Moto Trip – Part VII

Trindade para Paraty – RJ – dia 11 de março de 2010

Acordamos cedo e tomamos um bom café da manhã na pousada. Fomos direto procurar a cachoeira como tínhamos planejado no dia anterior. Pegamos a trilha que subia para a cachoeira e ficamos mais de meia hora rondando a corredeira, várias quebradas enlamaçadas e a mata fechada. Mas nada de chegar à bela queda que tanto falaram. Encontramos alguns casais que também estavam há bastante tempo procurando e nada. Depois de totalmente ensopados de suor, resultado da mata fechada e úmida, resolvemos desistir e ir à praia antes de almoçar e passar a tarde em Paraty.

A praia estava ótima. Cheia até certo ponto mas muito boa. A água estava fresquinha e o dia muito belo e ensolarado, com um grande céu azul. Ficamos um tempo nadando. Conversamos com uma menina que era parente de uns donos de pousada na vila. Eles tinham vindo do interior de São Paulo montar pousada há alguns anos atrás. Ela nos contou a história de que Trindade era um paraíso isolado até meados de 2000. Depois disso, descobriram o local e várias dessas famílias, principalmente do interior de São Paulo e Rio de Janeiro, resolveram tentar a sorte com pousadas e restaurantes. Depois disso, confirmou-se nosso incômodo e desconfiança das pessoas da vila por nos tratarem com tanta indiferença e até mesmo sem muito jeito pra coisa. Aquela sensação de um povo provinciano e do tratamento pouco profissional ficou claro e evidente depois desta conversa.

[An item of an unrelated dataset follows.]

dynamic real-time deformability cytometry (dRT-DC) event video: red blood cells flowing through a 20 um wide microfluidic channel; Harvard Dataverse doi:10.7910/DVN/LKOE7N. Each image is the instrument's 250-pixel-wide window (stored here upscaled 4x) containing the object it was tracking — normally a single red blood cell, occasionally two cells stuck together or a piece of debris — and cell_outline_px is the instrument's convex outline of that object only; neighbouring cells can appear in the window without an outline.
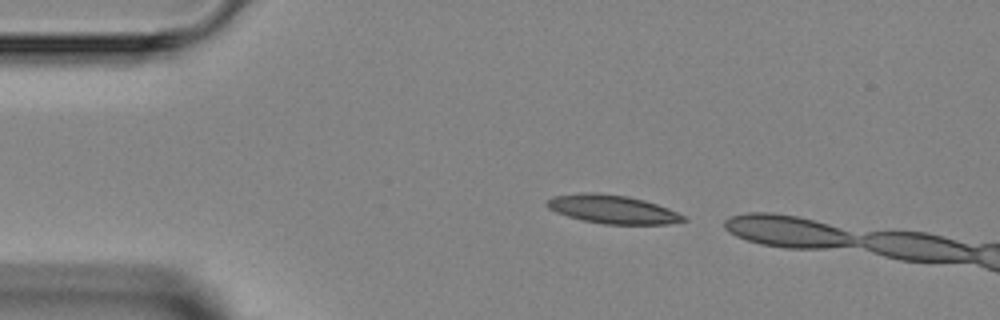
{"species": "Egyptian fruit bat (a non-hibernating species)", "species_latin": "Rousettus aegyptiacus", "temperature_condition": "room temperature", "stored_images_in_passage": 2, "camera_frame_rate_fps": 3000, "um_per_image_px": 0.085, "animal": {"sex": "female"}, "frame": {"image": 1, "passage_image": 1, "time_ms": 0.0, "image_size_px": [1000, 320], "cell_outline_px": [[688, 220], [668, 224], [604, 224], [584, 220], [568, 216], [556, 212], [548, 208], [544, 204], [544, 200], [552, 196], [580, 192], [596, 192], [628, 196], [644, 200], [668, 208], [684, 216]], "centroid_in_image_um": [52.0, 17.77], "position_along_channel_um": 33.0, "area_um2": 22.77}}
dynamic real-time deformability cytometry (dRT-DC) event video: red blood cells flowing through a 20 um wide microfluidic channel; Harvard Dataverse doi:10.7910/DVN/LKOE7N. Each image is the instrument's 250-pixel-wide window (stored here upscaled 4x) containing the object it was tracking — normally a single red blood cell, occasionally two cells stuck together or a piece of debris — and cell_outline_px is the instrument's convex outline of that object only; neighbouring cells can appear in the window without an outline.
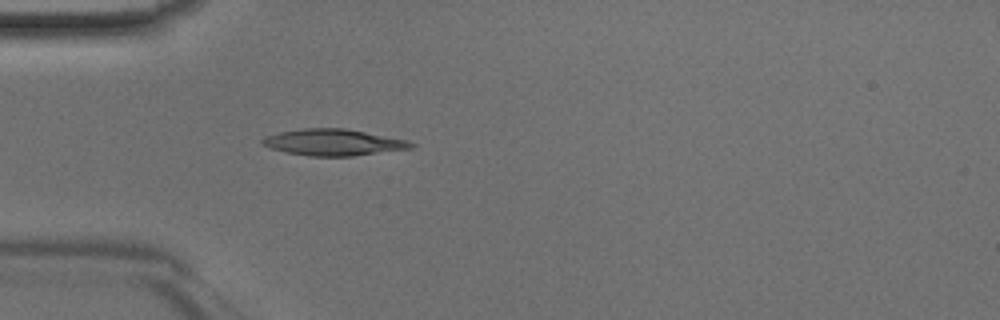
{"species": "Egyptian fruit bat (a non-hibernating species)", "species_latin": "Rousettus aegyptiacus", "temperature_condition": "room temperature", "stored_images_in_passage": 30, "camera_frame_rate_fps": 3000, "um_per_image_px": 0.085, "animal": {"sex": "male"}, "frame": {"image": 1, "passage_image": 1, "time_ms": 0.0, "image_size_px": [1000, 320], "cell_outline_px": [[416, 144], [412, 148], [352, 156], [308, 156], [288, 152], [272, 148], [260, 144], [260, 140], [264, 136], [280, 132], [304, 128], [344, 128], [408, 140]], "centroid_in_image_um": [28.32, 12.1], "position_along_channel_um": 56.7, "area_um2": 22.77}}
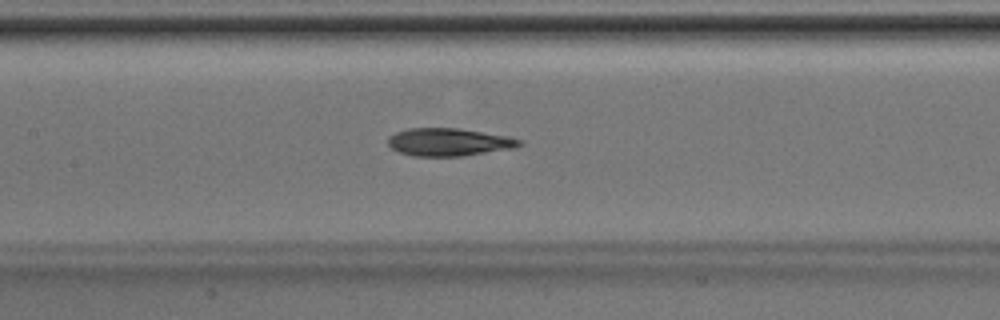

Voltamos para a pousada, tomamos uma ducha e nos preparamos para ir até Paraty. O correto seria colocar todo o equipamento que tínhamos. Pra chegar até Paraty é preciso pegar a estrada por mais de 10 km, em alta velocidade. Mesmo assim, a vontade de curtir o sol e a brisa falaram mais alto. E como estava tudo perfeito até agora, preferimos nem pensar no que poderia dar errado e saímos de bermuda, camiseta e tênis, no máximo com luvas. O “kbeça” ainda foi de calça e sapatos por causa do calor do motor da Drag.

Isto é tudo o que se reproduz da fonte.